GPT-4.5 outperforms all individual humans at predicting social appropriateness, yet structurally cannot enter the community processes that establish and validate norms. This reveals a critical gap between pattern-matching and authentic participation in knowledge-making.
LLMs achieve 100th-percentile performance on norm prediction yet regress on theory-of-mind tasks and cannot generate culturally-resonant interpretations. The pattern shows that statistical competence coexists with absence of actual social understanding and participation.
Social grounding is acquired through participation in language games rather than possessed innately. As LLMs become established communicative partners in human linguistic practice, they develop elementary social grounding comparable to young children, making the question of LLM understanding time-indexed.
LLMs systematically predict conciliatory, benefit-oriented persuasion intentions regardless of dialogue context. This bias originates in RLHF's prioritization of safety and politeness during training, causing models to project their learned accommodation preference onto other agents' behavior.

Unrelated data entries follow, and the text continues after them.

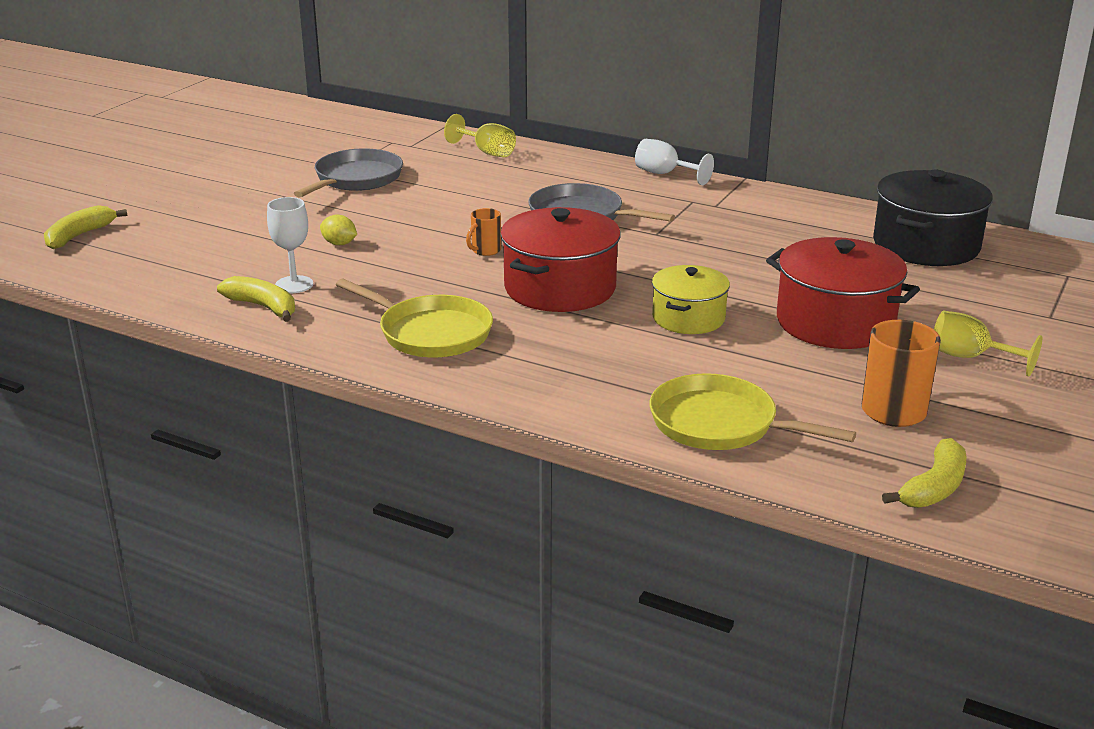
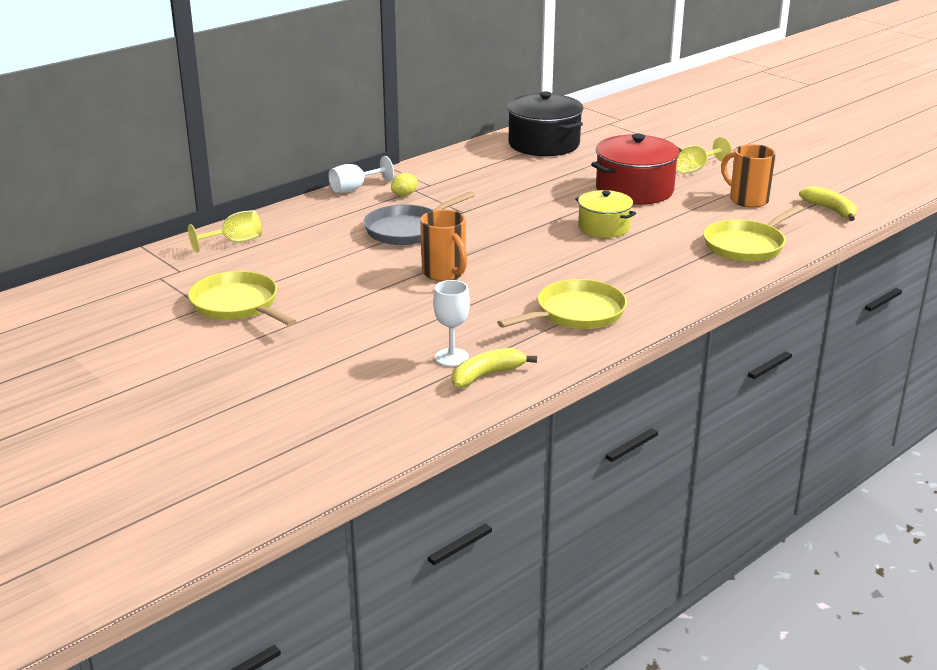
camera: 70 degrees left, 0 degrees up
(80, 235) = (244, 461): yellow banana -> none
(339, 244) = (381, 329): yellow lemon -> yellow lemon (404, 195)
(356, 179) = (237, 305): grey pan -> yellow pan
(485, 251) = (444, 273): orange mug -> orange mug, size x1.77
(560, 288) = (531, 258): red pot -> none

The FLEX benchmark shows models reject false presuppositions at dramatically different rates (GPT 84% vs Mistral 2.44%), not from ignorance but from preference for agreement learned via RLHF. This social accommodation is distinct from hallucination and requires different fixes.
System prompts and RLHF training lock models into one communicative identity across all interactions, preventing the contextual register-switching and value trade-offs that characterize human pragmatics. Users cannot reshape model behavior through dialogue negotiation.
Mechanistic interpretability analysis reveals that low-resource cultures like Ethiopia and Algeria are structurally represented through high-resource cultural proxies in internal model states, not just output. This architectural bias persists even when models can produce correct surface-level answers.